Um keinem Staat auf die Füße zu treten, soll dann die nationale Norm herangezogen werden, die sich für die Realisierung des Projektes am besten eignet. Dazu benötigt man allerdings eine Sonderregelung. Das ist unser Vorschlag. Wir haben beim informellen Gipfel die Unterstützung von Deutschland und Frankreich erhalten. Auch die EU-Regionalkommissarm sieht diesen Vorschlag positiv. Wir gehen davon aus, dass er den EU-Instanzenweg durchlaufen wird und hoffentlich in rund 18 Monaten verbindlich wird. Wir sind überzeugt, das wir die Zusammenarbeit an den Grenzen beflügeln, weil wir den Rahmen schaffen, damit grenzüberschreitende Projekte von der Basis aus zu realisieren sind.

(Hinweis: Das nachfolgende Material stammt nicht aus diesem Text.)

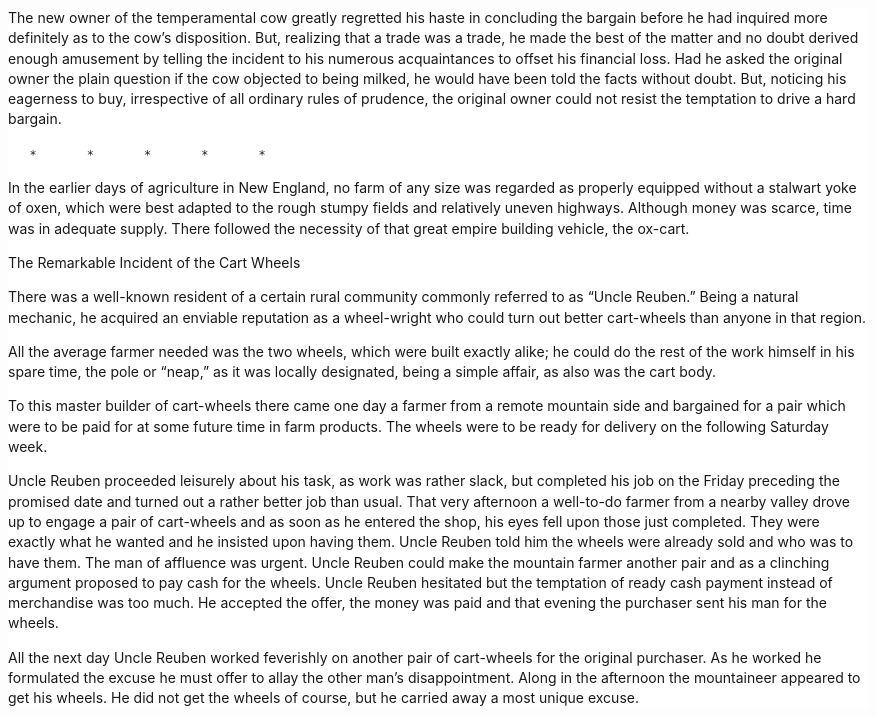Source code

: The new owner of the temperamental cow greatly regretted his haste in
concluding the bargain before he had inquired more definitely as to the
cow’s disposition. But, realizing that a trade was a trade, he made the
best of the matter and no doubt derived enough amusement by telling the
incident to his numerous acquaintances to offset his financial loss.
Had he asked the original owner the plain question if the cow objected
to being milked, he would have been told the facts without doubt. But,
noticing his eagerness to buy, irrespective of all ordinary rules of
prudence, the original owner could not resist the temptation to drive a
hard bargain.

       *       *       *       *       *

In the earlier days of agriculture in New England, no farm of any size
was regarded as properly equipped without a stalwart yoke of oxen,
which were best adapted to the rough stumpy fields and relatively
uneven highways. Although money was scarce, time was in adequate
supply. There followed the necessity of that great empire building
vehicle, the ox-cart.


The Remarkable Incident of the Cart Wheels

There was a well-known resident of a certain rural community commonly
referred to as “Uncle Reuben.” Being a natural mechanic, he acquired
an enviable reputation as a wheel-wright who could turn out better
cart-wheels than anyone in that region.

All the average farmer needed was the two wheels, which were built
exactly alike; he could do the rest of the work himself in his spare
time, the pole or “neap,” as it was locally designated, being a simple
affair, as also was the cart body.

To this master builder of cart-wheels there came one day a farmer from
a remote mountain side and bargained for a pair which were to be paid
for at some future time in farm products. The wheels were to be ready
for delivery on the following Saturday week.

Uncle Reuben proceeded leisurely about his task, as work was rather
slack, but completed his job on the Friday preceding the promised date
and turned out a rather better job than usual. That very afternoon a
well-to-do farmer from a nearby valley drove up to engage a pair of
cart-wheels and as soon as he entered the shop, his eyes fell upon
those just completed. They were exactly what he wanted and he insisted
upon having them. Uncle Reuben told him the wheels were already sold
and who was to have them. The man of affluence was urgent. Uncle
Reuben could make the mountain farmer another pair and as a clinching
argument proposed to pay cash for the wheels. Uncle Reuben hesitated
but the temptation of ready cash payment instead of merchandise was too
much. He accepted the offer, the money was paid and that evening the
purchaser sent his man for the wheels.

All the next day Uncle Reuben worked feverishly on another pair of
cart-wheels for the original purchaser. As he worked he formulated the
excuse he must offer to allay the other man’s disappointment. Along in
the afternoon the mountaineer appeared to get his wheels. He did not
get the wheels of course, but he carried away a most unique excuse.
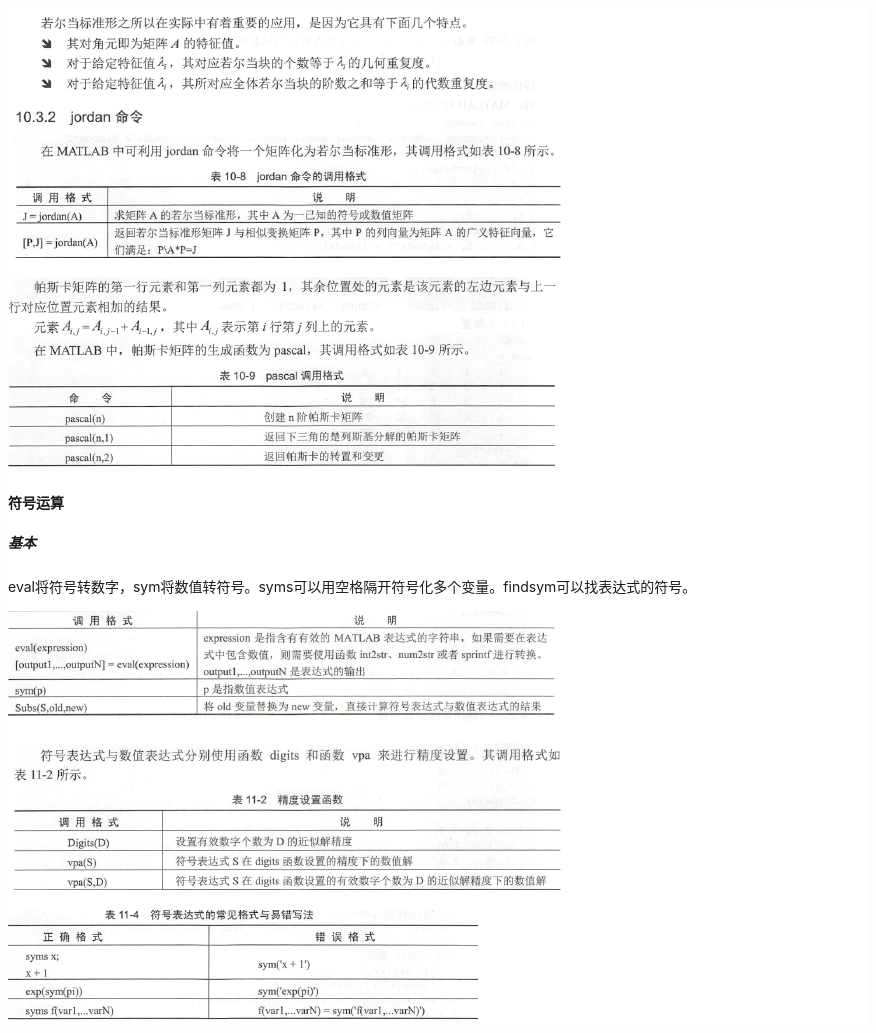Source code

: ![image-20210808203245398](img/image-20210808203245398.png)

![image-20210808203420189](img/image-20210808203420189.png)



#### 符号运算

##### 基本

eval将符号转数字，sym将数值转符号。syms可以用空格隔开符号化多个变量。findsym可以找表达式的符号。

![image-20210808203522688](img/image-20210808203522688.png)

![image-20210808203617171](img/image-20210808203617171.png)

![image-20210808203854338](img/image-20210808203854338.png)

Luxemburger Wort: Das Haus der Großregion hat dieses Jahr seinen neuen Standort in Esch in der Nähe des Bahnhofs bezogen. Meinen Sie, dass dort die richtige Anlaufstelle für die Großregion ist?

Camille Gira: Wenn ich es rein geografisch betrachte, ist Esch an der Grenze zu Lothringen besser gelegen als Luxemburg-Stadt. Wir hoffen durch die Zusammenlegung aller großregionalen Organisationen im Haus der Großregion eine Bündelung der Kompetenzen. Durch den sogenannten "Kantineneffekt" wird es sicherlich zu einem besseren Austausch kommen.

Luxemburger Wort: Doch allein die Zusammenlegung von Organisationen wird nicht ausreichen, um der Großregion ein Gesicht zu verleihen. Benötigt man da nicht einen klaren Ansprechpartner z. B. in Form eines Generalsekretärs der Großregion?

Camille Gira: Es ist Aufgabe des Gipfels, die Großregion weiterzudenken. Zurzeit sind unsere wallonischen Freunde am Zug. 2017 übernimmt Luxemburg den Vorsitz. Wir müssen uns nach der EU-Präsidentschaft Gedanken machen, welche Schwerpunkte wir dann legen wollen.